Given figure is a Quadrilateral.

What is Unknown?

Find \({\rm{m}}\angle P\,{\rm{ and}\, {m}}\angle S\)


Sum of the measures of all the interior angles of a quadrilateral is \(360^\circ\).

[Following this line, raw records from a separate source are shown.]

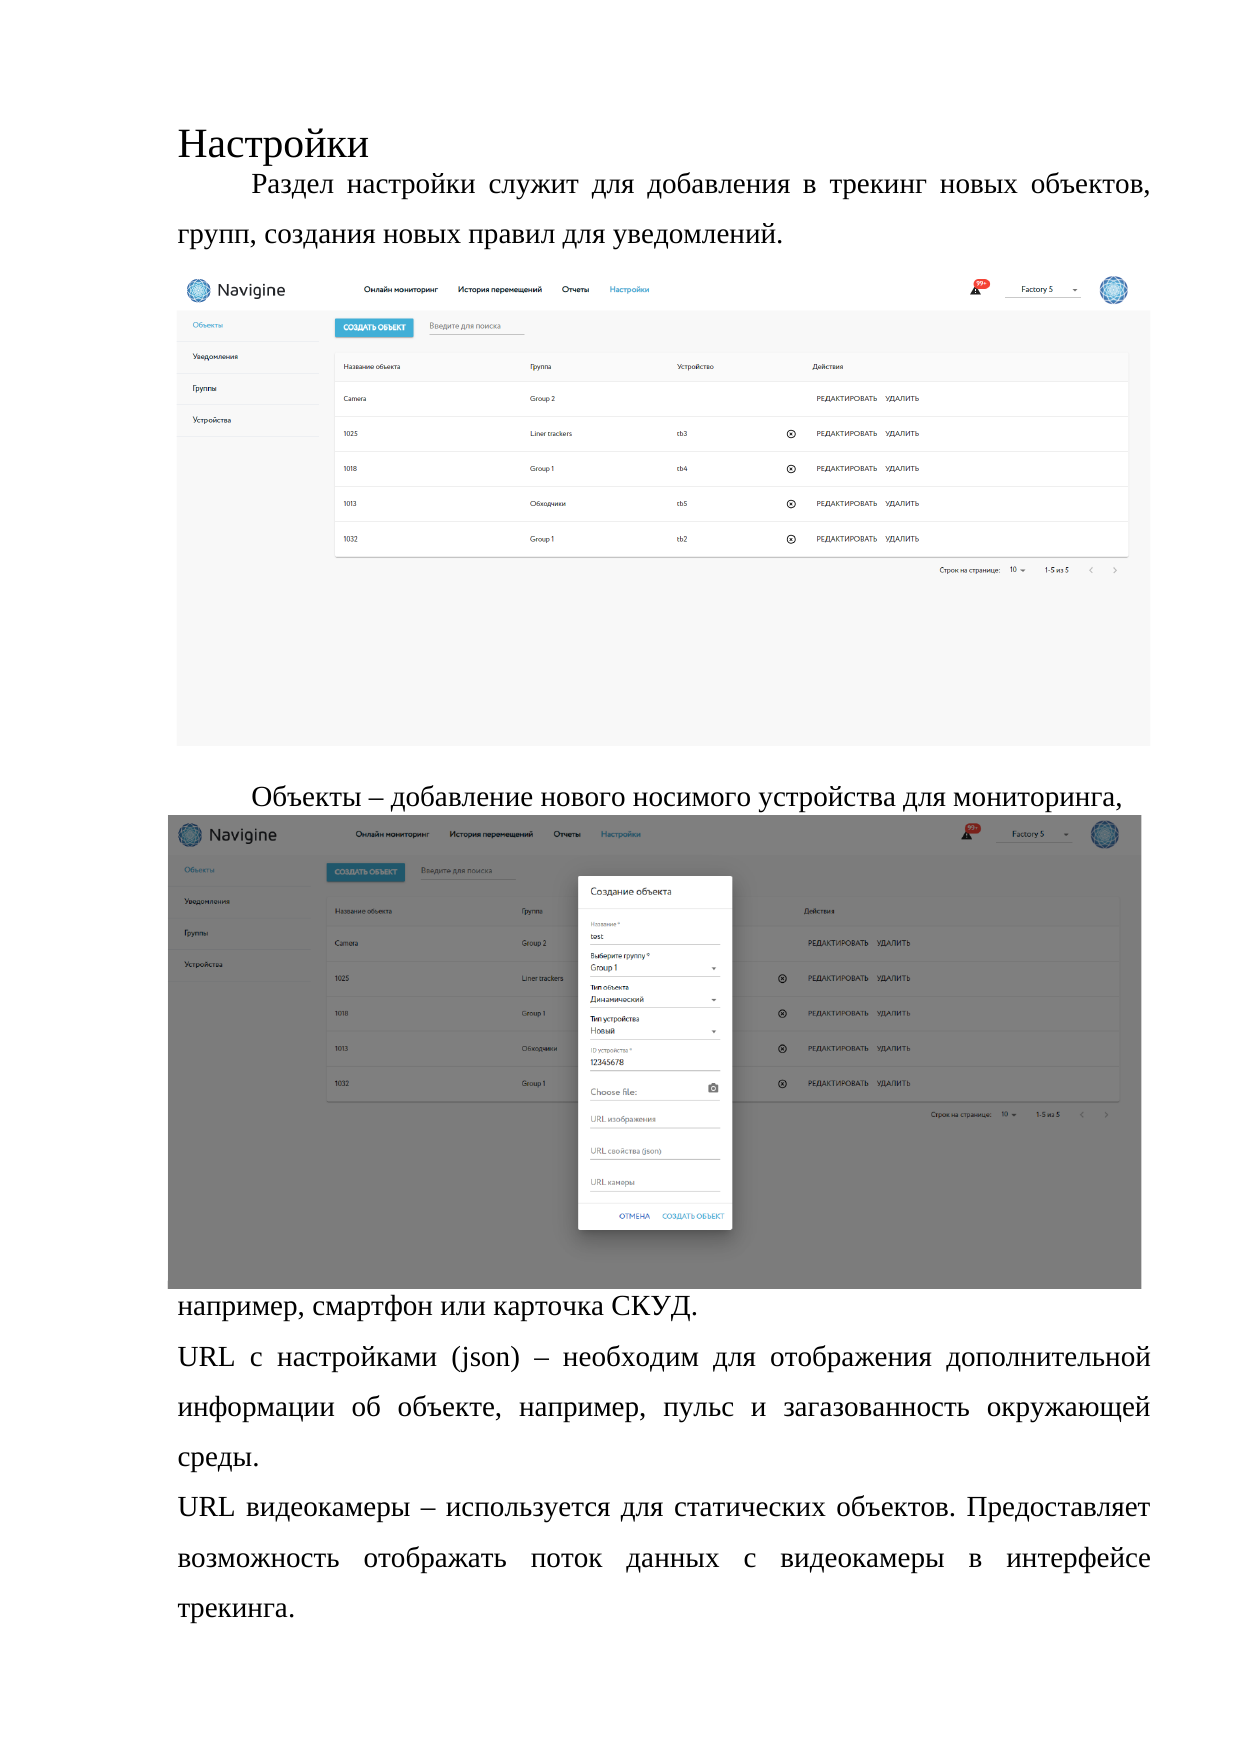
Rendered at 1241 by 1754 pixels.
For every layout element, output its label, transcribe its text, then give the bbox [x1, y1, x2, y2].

subtitle Настройки [177, 118, 1152, 166]
text URL с настройками (json) – необходим для отображения дополнительной информации об объекте, например, пульс и загазованность окружающей среды. [177, 1339, 1152, 1473]
text Раздел настройки служит для добавления в трекинг новых объектов, групп, создания новых правил для уведомлений. [177, 166, 1152, 250]
text URL видеокамеры – используется для статических объектов. Предоставляет возможность отображать поток данных с видеокамеры в интерфейсе трекинга. [177, 1489, 1152, 1624]
picture [167, 815, 1142, 1289]
text Объекты – добавление нового носимого устройства для мониторинга, например, смартфон или карточка СКУД. [177, 267, 1152, 1322]
picture [176, 270, 1151, 746]
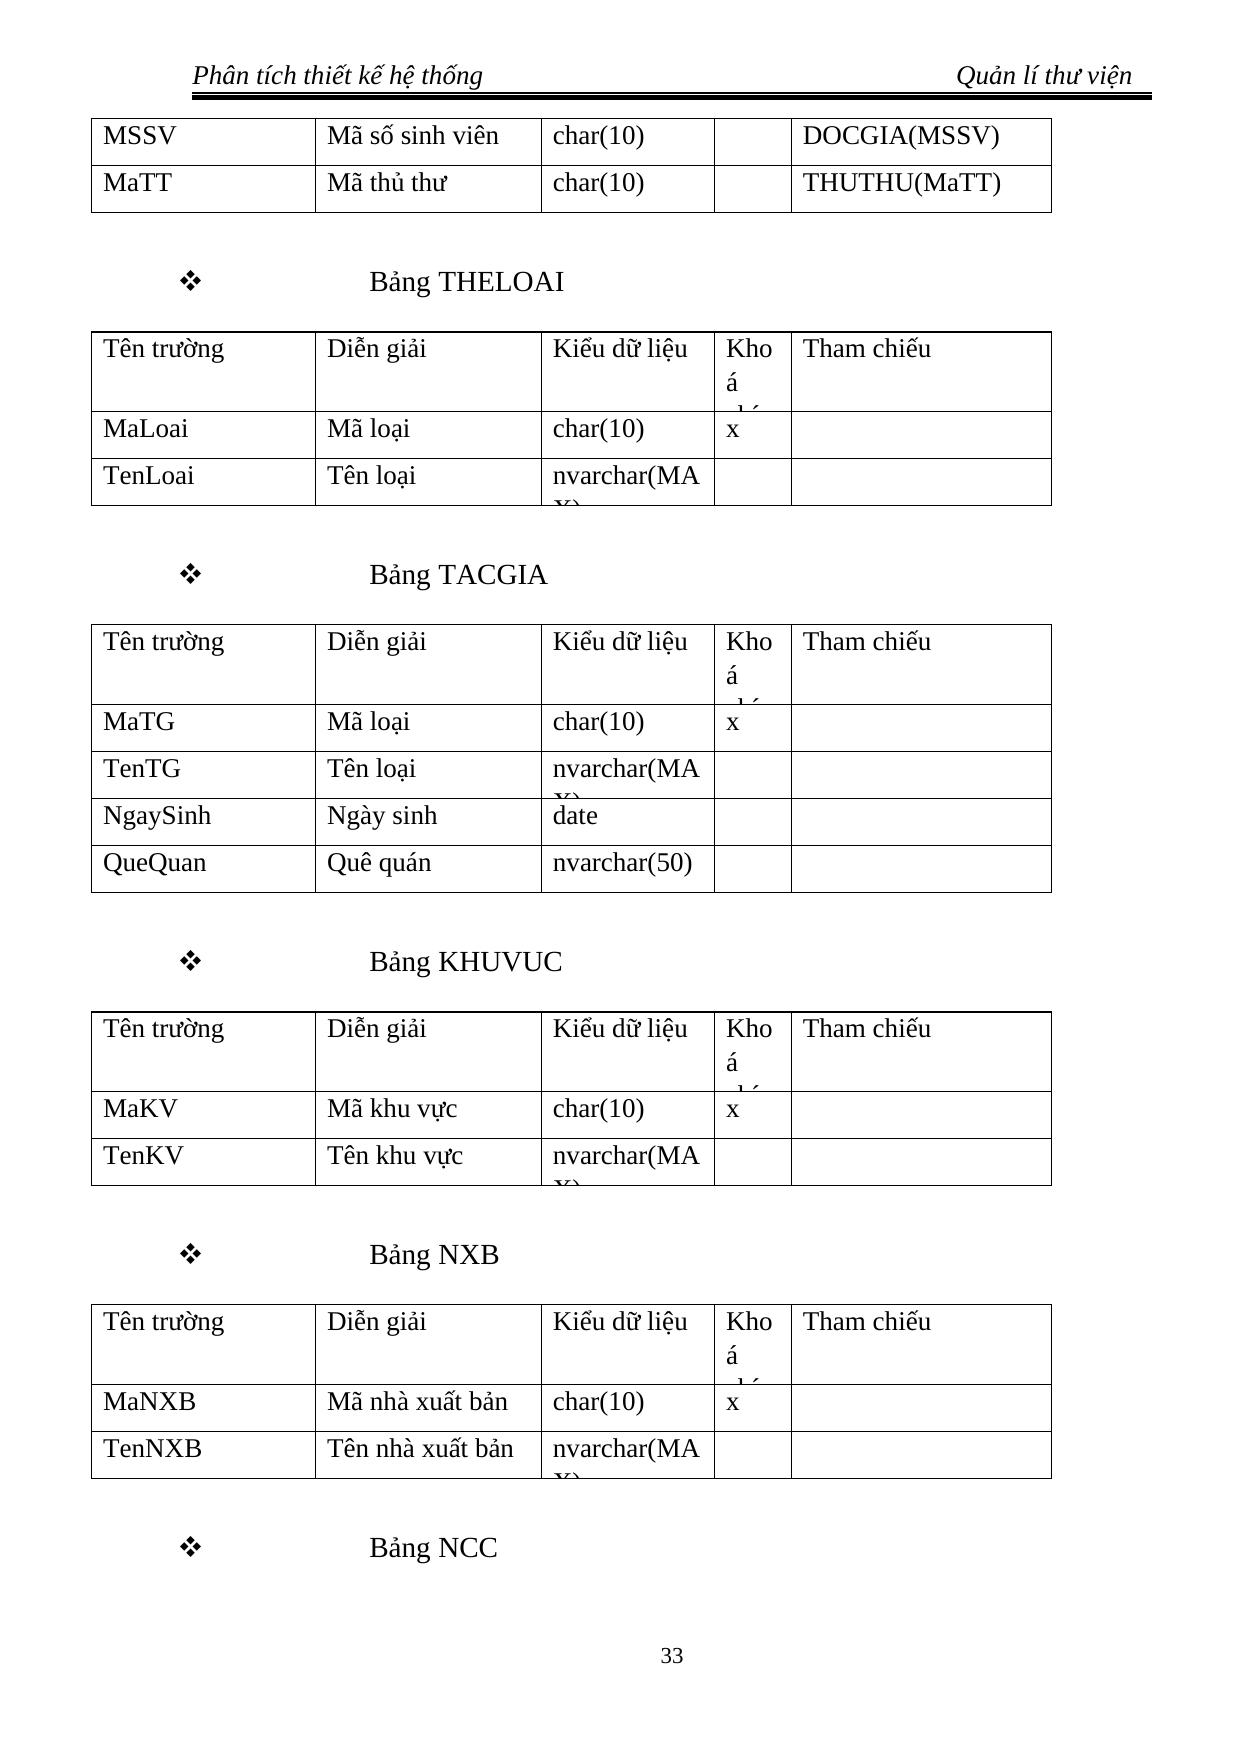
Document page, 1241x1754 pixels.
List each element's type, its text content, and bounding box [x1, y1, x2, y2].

Given \(SP\) is parallel \(RQ\) and \(SR\) is the traversal drawn to these lines. Hence,

\[\begin{align}\angle \text{S}+\angle \text{R}&={{180}^{\text{o}}}\\\angle \text{S}+{{90}^{\circ}}&={{180}^{\circ}}  \\\angle \text{S}&={{180}^{\circ}}-{{90}^{\circ}}  \\\angle \text{S}&={{90}^{\circ}}  \\

Using the angle sum property of a quadrilateral,

\[\begin{align}\angle \text{S}+\angle \text{P}+\angle \text{Q}+\angle \text{R}&={{360}^{\text{o}}} \\{{90}^{\text{o}}}+\angle \text{P}+{{130}^{\text{o}}}+{{90}^{\text{o}}}&={{360}^{\text{o}}} \\\angle \text{P}+{{310}^{\text{o}}}&={{360}^{\text{o}}} \\\angle \text{P}&\!\!=\!{{360}^{\text{o}}}\!\!-\!\!{{310}^{\text{o}}} \\\angle \text{P}&={{50}^{\text{o}}} \\\end{align}\]